たくさんの人に買ってもらいたい商品は、誰からも買ってもらえない
たくさんの人に買ってもらいたい商品を作ると、誰からも買ってもらえない。
大量生産・大量消費の時代はそれでも通用した
大量生産・大量消費の時代は何を作っても物が売れたため、広告といっても多くの人が好むキャッチーな宣伝で、テレビCM、雑誌、ラジオを媒体として広告を打つのが一般的でした。
大量消費の時代が終わり、ネットやYoutubeで個人が自分のお気に入り、好きなものを発信する時代になったので、人の好みがより細分化されました。
このことを理解せず、「大量生産・大量消費」時代の頭で、マーケットのニーズを理解していない人がものを作ろうとすると、つい「多くの人に喜んでもらえるものを作れば、たくさん売れる」と考えがちです。しかし、男女問わず、あらゆる年齢層にも対応できるものとなると、結果的に誰の心にも響かないものとなって存在がぼやけてしまいます。
服の流行の移り変わりがよくわかる例だと思います。バブルの頃、私は高校生でしたが、高校生でもオシャレな子はデザイナーズブランドの服を買ってました。セールの時期は、学校の授業もそっちのけで渋谷にあるマルイやパルコ、西武の百貨店に行ってブランドの服を買いあさる子もいました。
自分の好きなブランドの店に行って、上から下まで同じ店で買えば、誰でも個性的でオシャレな人に見えたのです。自分の好きなブランドの見つけ方は、自分の好きな系統の服を掲載しているファッション雑誌を見て、「このブランドカワイイ」「カッコイイ」「テイストが自分好み」といった感覚的に好きなブランドを雑誌で見つけるのが一般的でした。
私たちがブランドの情報を得るには、自分の好きなテイストのブランドを掲載している雑誌を見て、服の着こなしをイメージしたり服を買いに行くことが多かったのです。
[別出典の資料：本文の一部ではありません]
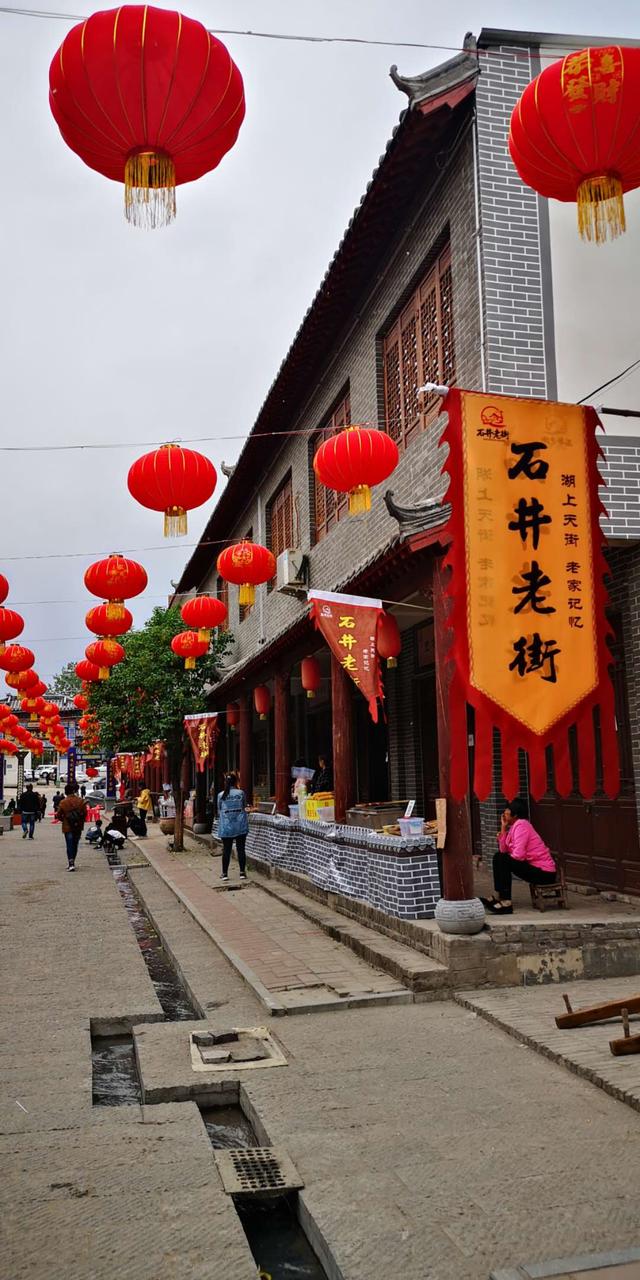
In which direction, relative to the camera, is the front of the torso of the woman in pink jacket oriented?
to the viewer's left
インスタやYoutubeが個人の好みをより細分化した
スマホ時代になってオシャレに敏感な若い女性がネットにつながりました。彼女たちは安くてカワイイ服を着こなし、インスタやYoutubeを使って次々に発信しはじめました。「モデルではない普通の若い女性」がネットに上げるオシャレでカワイイ写真は、モデルと違いより現実的に映ります。「私もあんなふうになれるんだ」と。ネットに出ているオシャレなインフルエンサーの数だけ、ファッションの選択肢が存在することになります。
その商品を好むであろう購買層を絞り込むことで、買ってもらえる
ファッションを例にとっても、画一的にファッション雑誌に掲載すれば売れたという時代ではなくなっているので、「選んでくれる層」を絞り込むことが重要です。
それは服だけでなく、お酒、グルメ、サービスも人のニーズが細分化しているため「どんな人に買ってもらいたいか」購買層を絞り込まないと、結局は誰も選んでくれない商品となってしまうのです。